> [Problem to solve]: Lay out every line of the listing below as a JSON list of strings, one string per line, skipping blank lines and leaving out the pictures.

***

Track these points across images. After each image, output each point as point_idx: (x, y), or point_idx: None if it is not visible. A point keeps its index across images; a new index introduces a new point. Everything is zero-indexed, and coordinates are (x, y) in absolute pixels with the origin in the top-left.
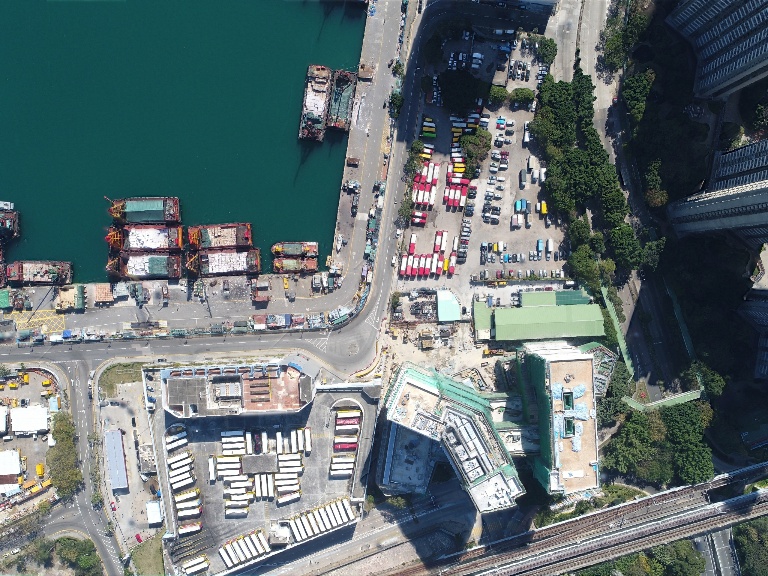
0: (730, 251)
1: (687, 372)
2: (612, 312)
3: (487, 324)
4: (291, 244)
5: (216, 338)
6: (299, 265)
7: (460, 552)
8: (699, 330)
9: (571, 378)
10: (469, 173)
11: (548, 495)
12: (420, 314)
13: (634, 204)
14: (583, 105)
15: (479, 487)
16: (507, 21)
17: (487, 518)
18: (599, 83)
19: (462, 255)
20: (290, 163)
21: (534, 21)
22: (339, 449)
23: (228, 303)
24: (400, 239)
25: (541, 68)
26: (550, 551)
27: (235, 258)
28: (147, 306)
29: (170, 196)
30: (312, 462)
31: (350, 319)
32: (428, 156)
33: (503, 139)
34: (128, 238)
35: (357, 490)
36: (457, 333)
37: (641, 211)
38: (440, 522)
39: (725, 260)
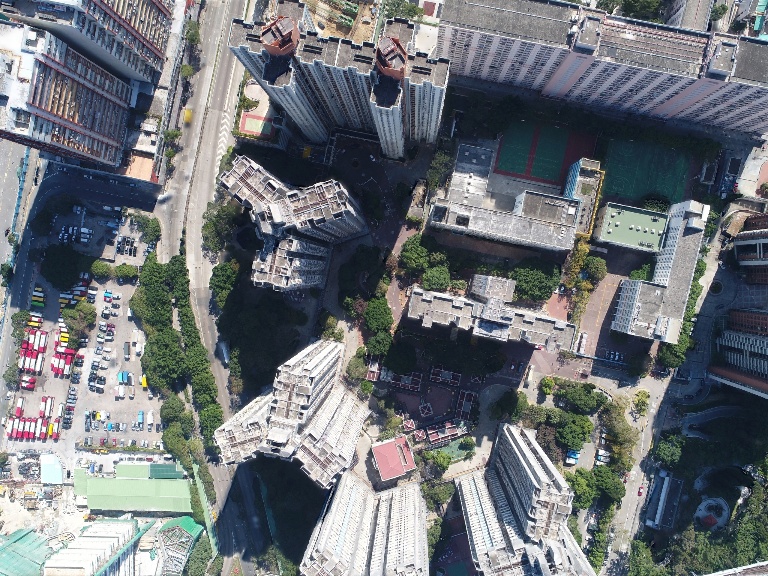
0: None
1: (264, 557)
2: (201, 490)
3: (86, 490)
4: None
5: None
6: None
7: None
8: (280, 516)
9: None
10: (72, 344)
11: None
12: (27, 474)
13: None
14: (177, 287)
15: None
16: (118, 197)
17: None
18: (205, 262)
19: (66, 421)
20: None
21: (144, 199)
22: None
23: None
24: (11, 401)
25: (148, 245)
26: None
27: None
28: None
29: None
30: None
31: None
32: (36, 324)
33: (108, 312)
34: None
35: None
36: (61, 495)
37: None
38: None
39: None
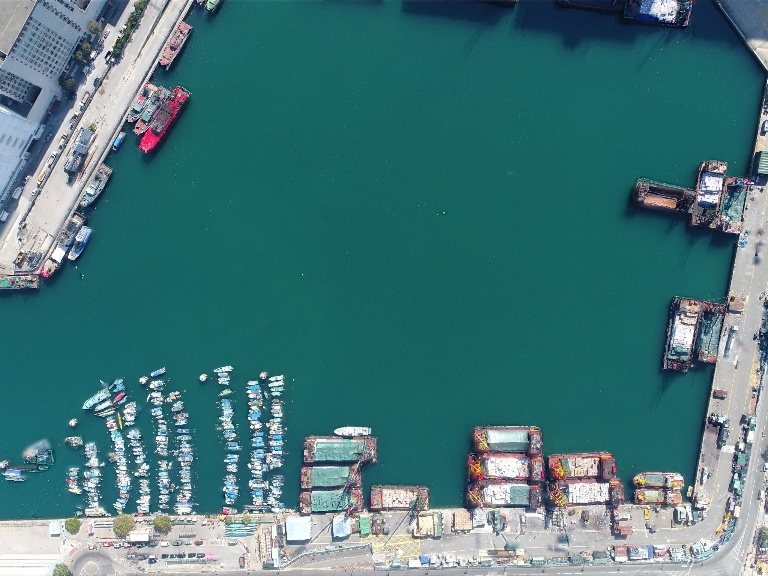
0: None
1: None
2: None
3: None
4: (653, 475)
5: (574, 568)
6: (661, 497)
7: None
8: None
9: None
10: None
11: None
12: None
13: None
14: None
15: None
16: None
17: None
18: None
19: None
20: (651, 392)
21: None
22: None
23: (586, 532)
24: (767, 473)
25: None
26: None
27: (596, 489)
28: (504, 533)
29: (530, 425)
30: None
31: (713, 552)
32: None
33: None
34: (487, 466)
35: None
36: None
37: None
38: None
39: None
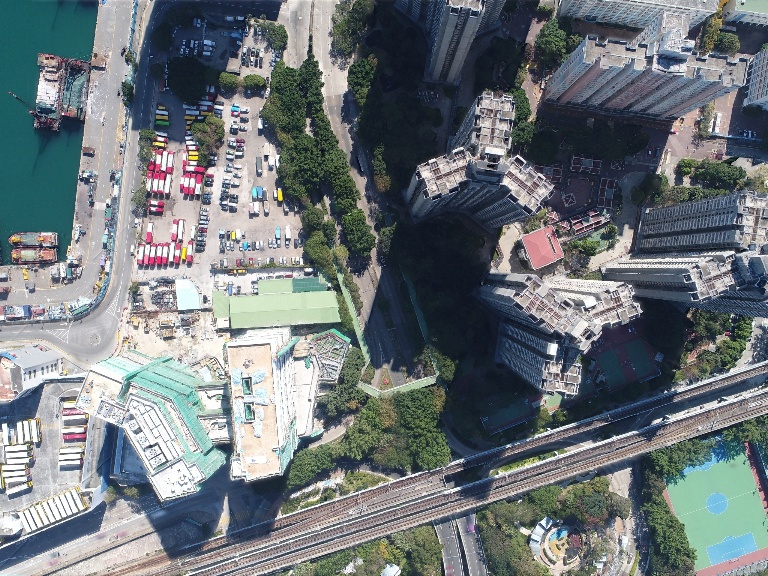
0: (460, 236)
1: (420, 357)
2: (348, 298)
3: (226, 312)
4: (29, 235)
5: None
6: None
7: (202, 542)
8: (432, 315)
9: (250, 363)
10: (202, 161)
11: (281, 483)
12: (161, 303)
13: (372, 190)
14: (311, 91)
15: (162, 474)
16: (239, 8)
17: (234, 507)
18: (334, 69)
19: (200, 243)
20: (28, 153)
21: (266, 7)
22: (69, 440)
23: None
24: (139, 228)
25: (274, 55)
26: (291, 539)
27: None
28: None
29: None
30: (43, 453)
31: (91, 309)
32: (162, 144)
33: (237, 126)
34: None
35: (94, 481)
36: (199, 322)
37: (379, 197)
38: (188, 512)
39: (458, 245)
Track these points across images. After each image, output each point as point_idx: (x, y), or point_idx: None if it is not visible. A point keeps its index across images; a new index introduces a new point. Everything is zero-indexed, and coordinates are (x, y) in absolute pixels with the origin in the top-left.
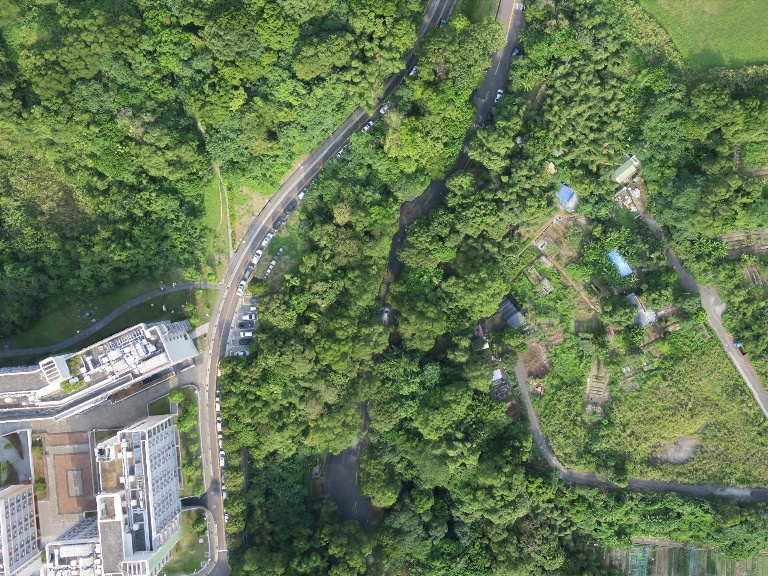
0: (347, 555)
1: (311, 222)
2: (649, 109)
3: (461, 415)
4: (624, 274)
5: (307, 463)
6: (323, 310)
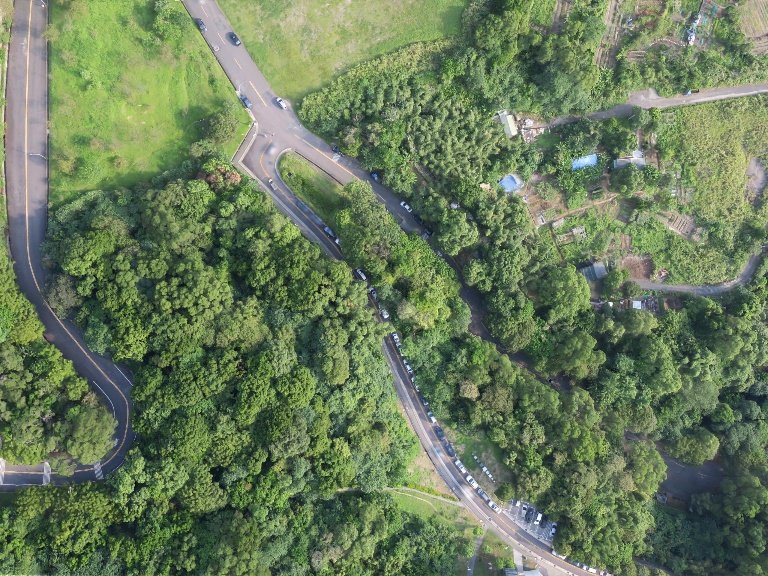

***

> [Answer to the problem]:
[
  "Track these points across images. After each image, output each point as point_idx: (x, y), or point_idx: None if it is not visible. A point keeps its index across images; a new index introduces a new point. Everything is zero-indexed, and coordinates are (x, y) in absolute pixels with the origin in the top-left.",
  "0: (730, 251)",
  "1: (687, 372)",
  "2: (612, 312)",
  "3: (487, 324)",
  "4: (291, 244)",
  "5: (216, 338)",
  "6: (299, 265)",
  "7: (460, 552)",
  "8: (699, 330)",
  "9: (571, 378)",
  "10: (469, 173)",
  "11: (548, 495)",
  "12: (420, 314)",
  "13: (634, 204)",
  "14: (583, 105)",
  "15: (479, 487)",
  "16: (507, 21)",
  "17: (487, 518)",
  "18: (599, 83)",
  "19: (462, 255)",
  "20: (290, 163)",
  "21: (534, 21)",
  "22: (339, 449)",
  "23: (228, 303)",
  "24: (400, 239)",
  "25: (541, 68)",
  "26: (550, 551)",
  "27: (235, 258)",
  "28: (147, 306)",
  "29: (170, 196)",
  "30: (312, 462)",
  "31: (350, 319)",
  "32: (428, 156)",
  "33: (503, 139)",
  "34: (128, 238)",
  "35: (357, 490)",
  "36: (457, 333)",
  "37: (641, 211)",
  "38: (440, 522)",
  "39: (725, 260)",
  "0: None",
  "1: (264, 557)",
  "2: (201, 490)",
  "3: (86, 490)",
  "4: None",
  "5: None",
  "6: None",
  "7: None",
  "8: (280, 516)",
  "9: None",
  "10: (72, 344)",
  "11: None",
  "12: (27, 474)",
  "13: None",
  "14: (177, 287)",
  "15: None",
  "16: (118, 197)",
  "17: None",
  "18: (205, 262)",
  "19: (66, 421)",
  "20: None",
  "21: (144, 199)",
  "22: None",
  "23: None",
  "24: (11, 401)",
  "25: (148, 245)",
  "26: None",
  "27: None",
  "28: None",
  "29: None",
  "30: None",
  "31: None",
  "32: (36, 324)",
  "33: (108, 312)",
  "34: None",
  "35: None",
  "36: (61, 495)",
  "37: None",
  "38: None",
  "39: None",
  "0: None",
  "1: None",
  "2: None",
  "3: None",
  "4: (653, 475)",
  "5: (574, 568)",
  "6: (661, 497)",
  "7: None",
  "8: None",
  "9: None",
  "10: None",
  "11: None",
  "12: None",
  "13: None",
  "14: None",
  "15: None",
  "16: None",
  "17: None",
  "18: None",
  "19: None",
  "20: (651, 392)",
  "21: None",
  "22: None",
  "23: (586, 532)",
  "24: (767, 473)",
  "25: None",
  "26: None",
  "27: (596, 489)",
  "28: (504, 533)",
  "29: (530, 425)",
  "30: None",
  "31: (713, 552)",
  "32: None",
  "33: None",
  "34: (487, 466)",
  "35: None",
  "36: None",
  "37: None",
  "38: None",
  "39: None",
  "0: (460, 236)",
  "1: (420, 357)",
  "2: (348, 298)",
  "3: (226, 312)",
  "4: (29, 235)",
  "5: None",
  "6: None",
  "7: (202, 542)",
  "8: (432, 315)",
  "9: (250, 363)",
  "10: (202, 161)",
  "11: (281, 483)",
  "12: (161, 303)",
  "13: (372, 190)",
  "14: (311, 91)",
  "15: (162, 474)",
  "16: (239, 8)",
  "17: (234, 507)",
  "18: (334, 69)",
  "19: (200, 243)",
  "20: (28, 153)",
  "21: (266, 7)",
  "22: (69, 440)",
  "23: None",
  "24: (139, 228)",
  "25: (274, 55)",
  "26: (291, 539)",
  "27: None",
  "28: None",
  "29: None",
  "30: (43, 453)",
  "31: (91, 309)",
  "32: (162, 144)",
  "33: (237, 126)",
  "34: None",
  "35: (94, 481)",
  "36: (199, 322)",
  "37: (379, 197)",
  "38: (188, 512)",
  "39: (458, 245)",
  "Track these points across images. After each image, output each point as point_idx: (x, y), or point_idx: None if it is not visible. A point keeps its index across images; a new index introduces a new point. Everything is zero-indexed, and coordinates are (x, y) in absolute pixels with the origin in the top-left.",
  "0: (347, 555)",
  "1: (311, 222)",
  "2: (649, 109)",
  "3: (461, 415)",
  "4: (624, 274)",
  "5: (307, 463)",
  "6: (323, 310)"
]